Work instructions:
[1] Answer these questions from the passage on p-values.
(a) Whose meeting did the writer attend?
(b) Which practice does the passage name as one of the moves in political science to stamp out "fishing"?
(c) From the Bayesian perspective, how does the passage describe "all this stuff"?
[2] Continue the passage on p-values from its last sentence.

Source passage:

I just spent a couple of hours at the meeting of the West Coast Experiments group, a set of political scientists interested in using experiments.
One the speakers was talking about the need for “credible” or “honest” p-values. “This will be good”, I thought to myself…
What the speaker was alluding to are the current moves afoot in political science to help stamp out “fishing” for statistically significant results, including pre-registering research plans. The problem is that after you’ve looked at a data set multiple times, the p-values aren’t telling what you think they are. The problem – as some Bayesians would point out – is that a p-value isn’t ever what you’d like it to be, even when you’re looking at the data the 1st time…
From the Bayesian perspective, all this stuff is kind of ridiculously overblown, a consequence of an unthinking acceptance of \(p < .05\) as a model for scientific decision-making, point null hypothesis testing, the whole box and dice. That is worth a separate post one day.

The data:
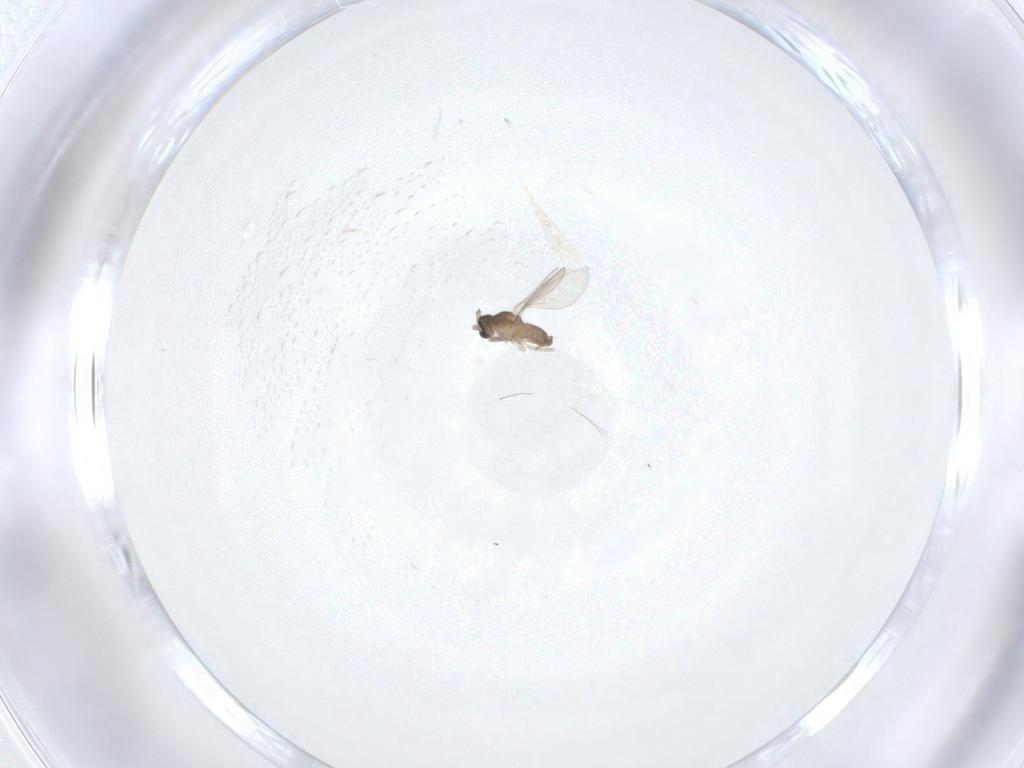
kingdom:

Answers to this exercise:
[1]
(a) The West Coast Experiments group, a set of political scientists interested in using experiments.
(b) Pre-registering research plans.
(c) As kind of ridiculously overblown.

[2]
For now, I'll remark that pre-registration of research plans is a bit like eliciting very crude priors: i.e., enumerating things to be looked at in the analysis, because the effects aren't thought to be zero; enumerating things that won't be looked at, because prior beliefs over the effects are concentrated close to zero.
The best moment of Bayesian irony was when the speaker emphasized that the need for honest p-values is especially pressing in situations where the experiment is expensive or intrusive and therefore unlikely to be run very often. This was just awesome, when you think what about a p-value is supposed to measure.
More generally, its been very interesting to bring a Bayesian perspective to my teaching about experimental design and analysis, or to a meeting like the one I was at today.
To begin with, try this on: the role of randomization in Bayesian inference. At least as a formal matter, randomization plays no formal role in the Bayesian analysis of a data from an experiment, or any other data for that matter. This sounds so odd to non-Bayesians at first, particularly people who are doing a lot of experiments. But recall that repeated sampling properties like unbiasedness just aren’t the 1st or 2nd or even 3rd thing you consider in the Bayesian approach.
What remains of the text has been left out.